Y quizás lo más simbólico del acto y lo que más exasperó a Bolsonaro fue el hecho de que Bolsonaro estuvo a punto de no poder asistir al acto. Él mismo, el político que suele exhibir su machismo, de su fuerza, de su desprecio por lo femenino, de su amor por mostrarse en grandes motos o en caballos de raza como los antiguos emperadores, el imbatible a quién Dios, según él, sacó a salvo de la cuchillada recibida en el vientre en plena campaña que le llevó a la victoria y que de algún modo lo santificó.
Amaneció, en efecto, la mañana de la manifestación sin voz, enfermo. Fue llevado de prisa y corriendo al hospital mientras sus seguidores lo esperaban como a un dios inmortal. Al final consiguió el baño de multitudes aunque aún casi sin voz y con menos presencia de la esperada.
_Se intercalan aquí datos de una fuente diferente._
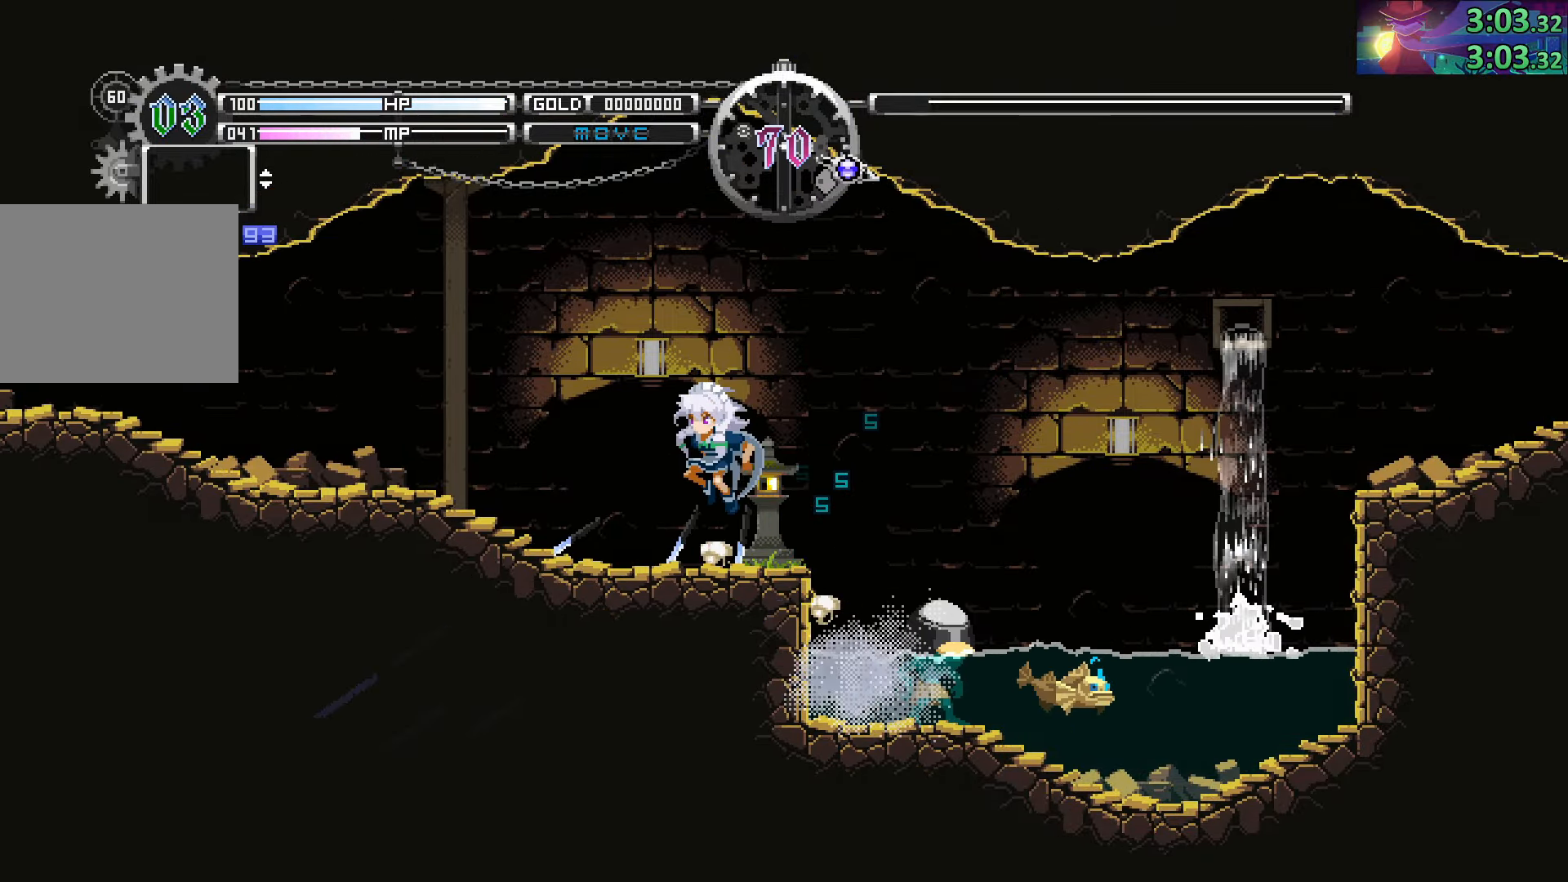
{"buttons": ["CIRCLE"], "left_stick": "left", "right_stick": "center", "events": [[417, "CIRCLE", "down"]]}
Su irritación era visible. ¿Le estarían empezando a abandonar no sólo miles de seguidores de ayer, sino los posibles relevos de una derecha que ya existía y estaba a la espera de alguien que levantara su bandera?
Esa derecha, no siempre extrema, liberal, antisocial, llevaba hacía tiempo forcejeando para entrar en el poder. Aunque siempre en sus manos la tinta del bolsonarismo, ya no será la del capitán que empieza a vislumbrar el final de sus sueños de dar un golpe de Estado y de acabar una dictadura que, según él, la brasileña, fue demasiado blanda y no supo acabar con todos los “comunistas”.
Pero la manifestación a favor de un Bolsonaro y de su derecha estrambótica pero peligrosa aún no ha acabado. Se medirá el próximo 4 de octubre en las urnas en las elecciones municipales en las que también Lula se juega su posible y deseada reelección.